What to work on
Pictures aside, please retype the whole listing word for word.

* * *

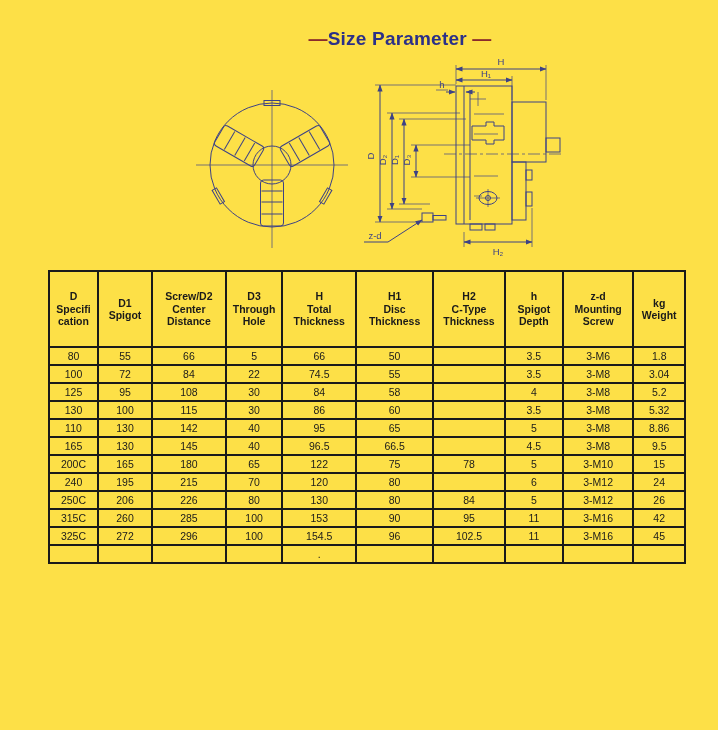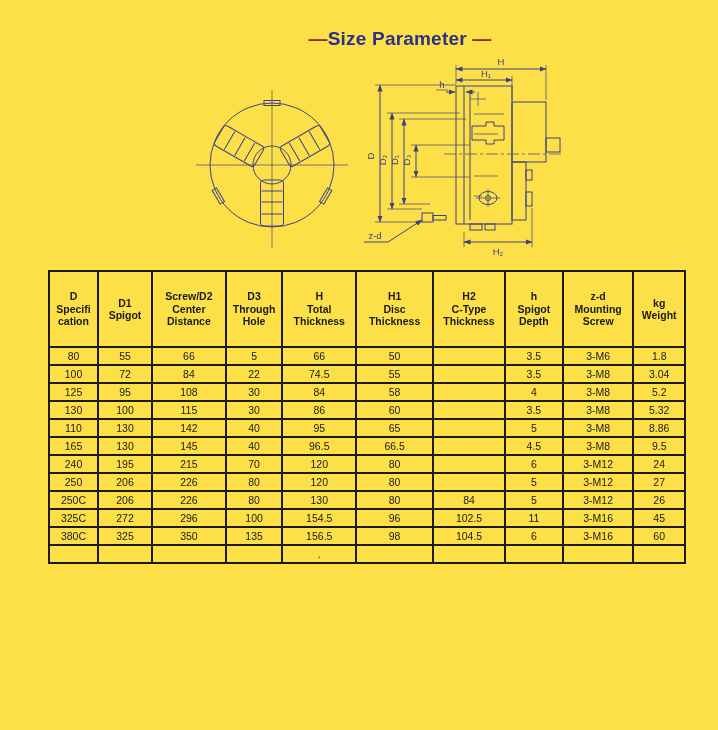--- a/index.html
+++ b/index.html
@@ -302,80 +302,80 @@
           <td>145</td>
           <td>40</td>
           <td>96.5</td>
           <td>66.5</td>
           <td></td>
           <td>4.5</td>
           <td>3-M8</td>
           <td>9.5</td>
         </tr>
         <tr>
+          <td>200C</td>
+          <td>165</td>
+          <td>180</td>
+          <td>65</td>
+          <td>122</td>
+          <td>75</td>
+          <td>78</td>
+          <td>5</td>
+          <td>3-M10</td>
+          <td>15</td>
+        </tr>
+        <tr>
           <td>240</td>
           <td>195</td>
           <td>215</td>
           <td>70</td>
           <td>120</td>
           <td>80</td>
           <td></td>
           <td>6</td>
           <td>3-M12</td>
           <td>24</td>
-        </tr>
-        <tr>
-          <td>250</td>
-          <td>206</td>
-          <td>226</td>
-          <td>80</td>
-          <td>120</td>
-          <td>80</td>
-          <td></td>
-          <td>5</td>
-          <td>3-M12</td>
-          <td>27</td>
         </tr>
         <tr>
           <td>250C</td>
           <td>206</td>
           <td>226</td>
           <td>80</td>
           <td>130</td>
           <td>80</td>
           <td>84</td>
           <td>5</td>
           <td>3-M12</td>
           <td>26</td>
         </tr>
         <tr>
+          <td>315C</td>
+          <td>260</td>
+          <td>285</td>
+          <td>100</td>
+          <td>153</td>
+          <td>90</td>
+          <td>95</td>
+          <td>11</td>
+          <td>3-M16</td>
+          <td>42</td>
+        </tr>
+        <tr>
           <td>325C</td>
           <td>272</td>
           <td>296</td>
           <td>100</td>
           <td>154.5</td>
           <td>96</td>
           <td>102.5</td>
           <td>11</td>
           <td>3-M16</td>
           <td>45</td>
         </tr>
         <tr>
-          <td>380C</td>
-          <td>325</td>
-          <td>350</td>
-          <td>135</td>
-          <td>156.5</td>
-          <td>98</td>
-          <td>104.5</td>
-          <td>6</td>
-          <td>3-M16</td>
-          <td>60</td>
-        </tr>
-        <tr>
           <td></td>
           <td></td>
           <td></td>
           <td></td>
           <td>.</td>
           <td></td>
           <td></td>
           <td></td>
           <td></td>
           <td></td>

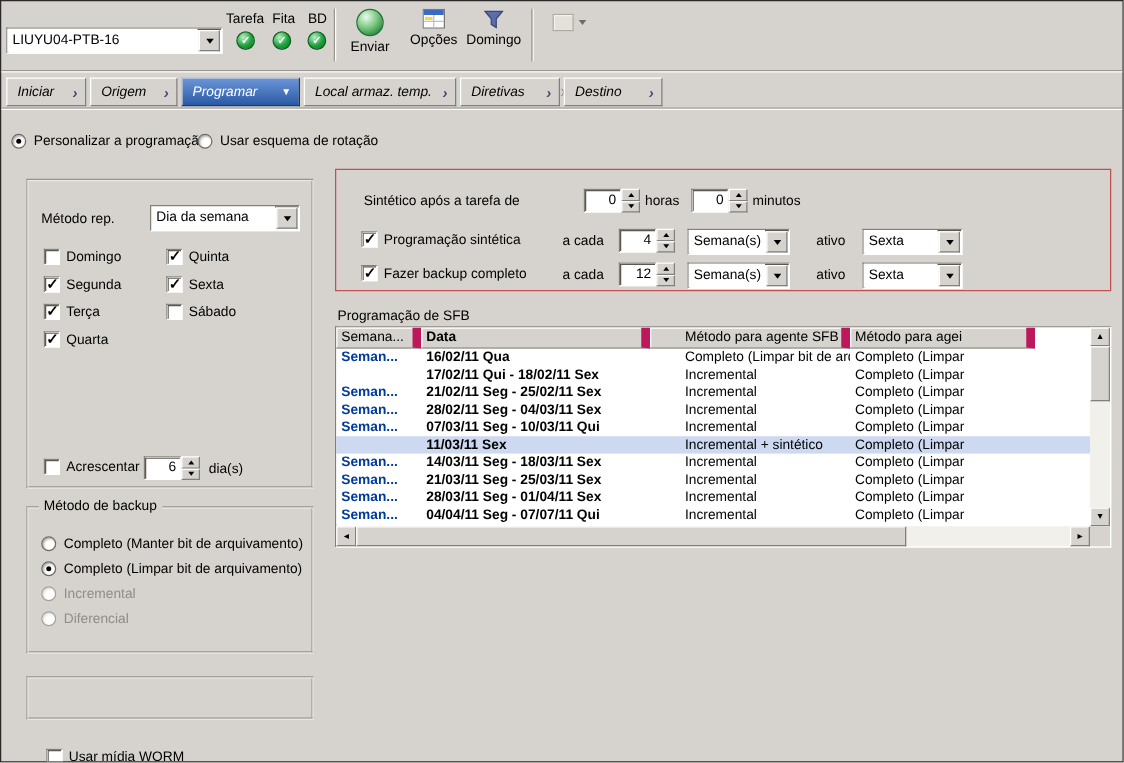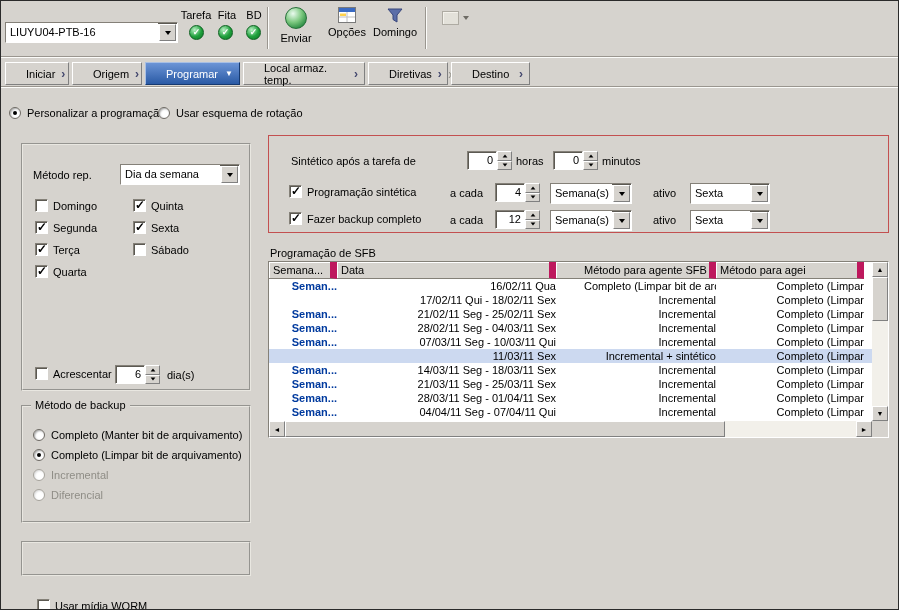--- a/index.html
+++ b/index.html
@@ -31,21 +31,21 @@
   .toolbtn .tlabel { white-space:nowrap; }
   .toolbtn.disabled .tlabel { color:#8f8d86;margin-top:36px; }
   .enviar-icon { width:22px; height:22px; border-radius:50%;
     background:radial-gradient(circle at 35% 28%, #eafbef, #7cc87f 45%, #2f8f46 78%, #1d6b33); border:1px solid #27703a; }
   .exibir-iconrow { display:flex; align-items:center; gap:4px; height:22px; }
   .exibir-rect { width:17px; height:14px; background:#e3e1da; border:1px solid #aeaba3; box-shadow: inset 1px 1px 0 #f4f2ec; }
 
   
   .tab { position:absolute; top:61px; height:23px; background:#d6d3ce;
     border:1px solid; border-color:#fff #808080 #808080 #fff;
-    display:flex; align-items:center; justify-content:space-between; padding:0 6px 0 20px; }
+    display:flex; align-items:center; justify-content:space-between; padding:0 6px 0 8px;font-style:italic; }
   .tab .tab-chev { font-size:12px; font-weight:bold; color:#44486e; line-height:1; padding-left:6px; }
   .tab.active { background:linear-gradient(var(--tab_active_top,#6b94d6), var(--tab_active_bottom,#2a5aa5));
     color:#fff; border-color:#a8bfe4 #16396f #16396f #a8bfe4; }
   .tab.active .tab-chev { color:#fff; font-size:8px; }
 
   
   .radiorow { display:flex; align-items:center; gap:6px; }
   .radio { width:12px; height:12px; border-radius:50%; background:#fff; border:1px solid #6d6963;
     box-shadow: inset 1px 1px 2px rgba(0,0,0,.35); position:relative; flex:none; }
   .radio.on::after { content:""; position:absolute; left:3px; top:3px; width:4px; height:4px; border-radius:50%; background:#000; }
@@ -77,25 +77,25 @@
   
   .sfb-title { position:absolute; left:269px; top:246px; }
   .sfb-table { position:absolute; left:267px; top:260px; width:621px; height:177px; background:#fff;
     border:1px solid; border-color:#848078 #fff #fff #848078; box-shadow: inset 1px 1px 0 #5c5952;
     display:flex; flex-direction:column; }
   .sfb-main { flex:1; display:flex; min-height:0; }
   .sfb-grid { width:603px; display:flex; flex-direction:column; overflow:hidden; background:#fff; }
   .sfb-header { display:flex; height:17px; flex:none; }
   .hcell { background:#d6d3ce; border-right:7px solid #be185d; border-bottom:1px solid #848078;
     box-shadow: inset 1px 1px 0 #fff; padding:2px 0 0 4px; white-space:nowrap; overflow:hidden; flex:none; }
-  .sfb-row { display:flex; height:14px; flex:none; background:#fff;text-align:right; }
+  .sfb-row { display:flex; height:14px; flex:none; background:#fff; }
   .sfb-row.sel { background:var(--selected_row,#ccd9f0); }
   .tcell { padding:1px 0 0 4px; white-space:nowrap; overflow:hidden; flex:none; }
   .wk { font-weight:bold; color:var(--week_link,#003a9e); }
-  .col0 { width:68px; } .col1 { width:219px; } .col2 { width:160px;padding-left:28px; } .col3 { width:148px; }
+  .col0 { width:68px; } .col1 { width:183px;font-weight:bold; } .col2 { width:160px;padding-left:28px; } .col3 { width:148px; }
 
   
   .vscroll { width:16px; flex:none; background:#f2f0ea; display:flex; flex-direction:column; }
   .sbtn2 { height:15px; width:16px; flex:none; background:#d6d3ce; border:1px solid; border-color:#fff #808080 #808080 #fff;
     font-size:7px; line-height:1; display:flex; align-items:center; justify-content:center; color:#000; }
   .vthumb { height:44px; flex:none; background:#d6d3ce; border:1px solid; border-color:#fff #808080 #808080 #fff; }
   .vtrack { flex:1; }
   .hscroll { height:16px; flex:none; display:flex; background:#f2f0ea; }
   .hscroll .sbtn2 { width:16px; height:16px; }
   .hthumb { width:440px; flex:none; background:#d6d3ce; border:1px solid; border-color:#fff #808080 #808080 #fff; }
@@ -431,21 +431,21 @@
           <span class="tcell col3">Completo (Limpar</span>
         </div>
         <div class="sfb-row">
           <span class="tcell wk col0">Seman...</span>
           <span class="tcell col1">28/03/11 Seg - 01/04/11 Sex</span>
           <span class="tcell col2">Incremental</span>
           <span class="tcell col3">Completo (Limpar</span>
         </div>
         <div class="sfb-row">
           <span class="tcell wk col0">Seman...</span>
-          <span class="tcell col1">04/04/11 Seg - 07/04/11 Qui</span>
+          <span class="tcell col1">04/04/11 Seg - 07/07/11 Qui</span>
           <span class="tcell col2">Incremental</span>
           <span class="tcell col3">Completo (Limpar</span>
         </div>
       </div>
       <div class="vscroll">
         <span class="sbtn2">▲</span>
         <span class="vthumb"></span>
         <span class="vtrack"></span>
         <span class="sbtn2">▼</span>
       </div>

* * *

Solution to this exercise
--- a/index.html
+++ b/index.html
@@ -302,80 +302,80 @@
           <td>145</td>
           <td>40</td>
           <td>96.5</td>
           <td>66.5</td>
           <td></td>
           <td>4.5</td>
           <td>3-M8</td>
           <td>9.5</td>
         </tr>
         <tr>
+          <td>200C</td>
+          <td>165</td>
+          <td>180</td>
+          <td>65</td>
+          <td>122</td>
+          <td>75</td>
+          <td>78</td>
+          <td>5</td>
+          <td>3-M10</td>
+          <td>15</td>
+        </tr>
+        <tr>
           <td>240</td>
           <td>195</td>
           <td>215</td>
           <td>70</td>
           <td>120</td>
           <td>80</td>
           <td></td>
           <td>6</td>
           <td>3-M12</td>
           <td>24</td>
-        </tr>
-        <tr>
-          <td>250</td>
-          <td>206</td>
-          <td>226</td>
-          <td>80</td>
-          <td>120</td>
-          <td>80</td>
-          <td></td>
-          <td>5</td>
-          <td>3-M12</td>
-          <td>27</td>
         </tr>
         <tr>
           <td>250C</td>
           <td>206</td>
           <td>226</td>
           <td>80</td>
           <td>130</td>
           <td>80</td>
           <td>84</td>
           <td>5</td>
           <td>3-M12</td>
           <td>26</td>
         </tr>
         <tr>
+          <td>315C</td>
+          <td>260</td>
+          <td>285</td>
+          <td>100</td>
+          <td>153</td>
+          <td>90</td>
+          <td>95</td>
+          <td>11</td>
+          <td>3-M16</td>
+          <td>42</td>
+        </tr>
+        <tr>
           <td>325C</td>
           <td>272</td>
           <td>296</td>
           <td>100</td>
           <td>154.5</td>
           <td>96</td>
           <td>102.5</td>
           <td>11</td>
           <td>3-M16</td>
           <td>45</td>
         </tr>
         <tr>
-          <td>380C</td>
-          <td>325</td>
-          <td>350</td>
-          <td>135</td>
-          <td>156.5</td>
-          <td>98</td>
-          <td>104.5</td>
-          <td>6</td>
-          <td>3-M16</td>
-          <td>60</td>
-        </tr>
-        <tr>
           <td></td>
           <td></td>
           <td></td>
           <td></td>
           <td>.</td>
           <td></td>
           <td></td>
           <td></td>
           <td></td>
           <td></td>

--- a/index.html
+++ b/index.html
@@ -31,21 +31,21 @@
   .toolbtn .tlabel { white-space:nowrap; }
   .toolbtn.disabled .tlabel { color:#8f8d86;margin-top:36px; }
   .enviar-icon { width:22px; height:22px; border-radius:50%;
     background:radial-gradient(circle at 35% 28%, #eafbef, #7cc87f 45%, #2f8f46 78%, #1d6b33); border:1px solid #27703a; }
   .exibir-iconrow { display:flex; align-items:center; gap:4px; height:22px; }
   .exibir-rect { width:17px; height:14px; background:#e3e1da; border:1px solid #aeaba3; box-shadow: inset 1px 1px 0 #f4f2ec; }
 
   
   .tab { position:absolute; top:61px; height:23px; background:#d6d3ce;
     border:1px solid; border-color:#fff #808080 #808080 #fff;
-    display:flex; align-items:center; justify-content:space-between; padding:0 6px 0 20px; }
+    display:flex; align-items:center; justify-content:space-between; padding:0 6px 0 8px;font-style:italic; }
   .tab .tab-chev { font-size:12px; font-weight:bold; color:#44486e; line-height:1; padding-left:6px; }
   .tab.active { background:linear-gradient(var(--tab_active_top,#6b94d6), var(--tab_active_bottom,#2a5aa5));
     color:#fff; border-color:#a8bfe4 #16396f #16396f #a8bfe4; }
   .tab.active .tab-chev { color:#fff; font-size:8px; }
 
   
   .radiorow { display:flex; align-items:center; gap:6px; }
   .radio { width:12px; height:12px; border-radius:50%; background:#fff; border:1px solid #6d6963;
     box-shadow: inset 1px 1px 2px rgba(0,0,0,.35); position:relative; flex:none; }
   .radio.on::after { content:""; position:absolute; left:3px; top:3px; width:4px; height:4px; border-radius:50%; background:#000; }
@@ -77,25 +77,25 @@
   
   .sfb-title { position:absolute; left:269px; top:246px; }
   .sfb-table { position:absolute; left:267px; top:260px; width:621px; height:177px; background:#fff;
     border:1px solid; border-color:#848078 #fff #fff #848078; box-shadow: inset 1px 1px 0 #5c5952;
     display:flex; flex-direction:column; }
   .sfb-main { flex:1; display:flex; min-height:0; }
   .sfb-grid { width:603px; display:flex; flex-direction:column; overflow:hidden; background:#fff; }
   .sfb-header { display:flex; height:17px; flex:none; }
   .hcell { background:#d6d3ce; border-right:7px solid #be185d; border-bottom:1px solid #848078;
     box-shadow: inset 1px 1px 0 #fff; padding:2px 0 0 4px; white-space:nowrap; overflow:hidden; flex:none; }
-  .sfb-row { display:flex; height:14px; flex:none; background:#fff;text-align:right; }
+  .sfb-row { display:flex; height:14px; flex:none; background:#fff; }
   .sfb-row.sel { background:var(--selected_row,#ccd9f0); }
   .tcell { padding:1px 0 0 4px; white-space:nowrap; overflow:hidden; flex:none; }
   .wk { font-weight:bold; color:var(--week_link,#003a9e); }
-  .col0 { width:68px; } .col1 { width:219px; } .col2 { width:160px;padding-left:28px; } .col3 { width:148px; }
+  .col0 { width:68px; } .col1 { width:183px;font-weight:bold; } .col2 { width:160px;padding-left:28px; } .col3 { width:148px; }
 
   
   .vscroll { width:16px; flex:none; background:#f2f0ea; display:flex; flex-direction:column; }
   .sbtn2 { height:15px; width:16px; flex:none; background:#d6d3ce; border:1px solid; border-color:#fff #808080 #808080 #fff;
     font-size:7px; line-height:1; display:flex; align-items:center; justify-content:center; color:#000; }
   .vthumb { height:44px; flex:none; background:#d6d3ce; border:1px solid; border-color:#fff #808080 #808080 #fff; }
   .vtrack { flex:1; }
   .hscroll { height:16px; flex:none; display:flex; background:#f2f0ea; }
   .hscroll .sbtn2 { width:16px; height:16px; }
   .hthumb { width:440px; flex:none; background:#d6d3ce; border:1px solid; border-color:#fff #808080 #808080 #fff; }
@@ -431,21 +431,21 @@
           <span class="tcell col3">Completo (Limpar</span>
         </div>
         <div class="sfb-row">
           <span class="tcell wk col0">Seman...</span>
           <span class="tcell col1">28/03/11 Seg - 01/04/11 Sex</span>
           <span class="tcell col2">Incremental</span>
           <span class="tcell col3">Completo (Limpar</span>
         </div>
         <div class="sfb-row">
           <span class="tcell wk col0">Seman...</span>
-          <span class="tcell col1">04/04/11 Seg - 07/04/11 Qui</span>
+          <span class="tcell col1">04/04/11 Seg - 07/07/11 Qui</span>
           <span class="tcell col2">Incremental</span>
           <span class="tcell col3">Completo (Limpar</span>
         </div>
       </div>
       <div class="vscroll">
         <span class="sbtn2">▲</span>
         <span class="vthumb"></span>
         <span class="vtrack"></span>
         <span class="sbtn2">▼</span>
       </div>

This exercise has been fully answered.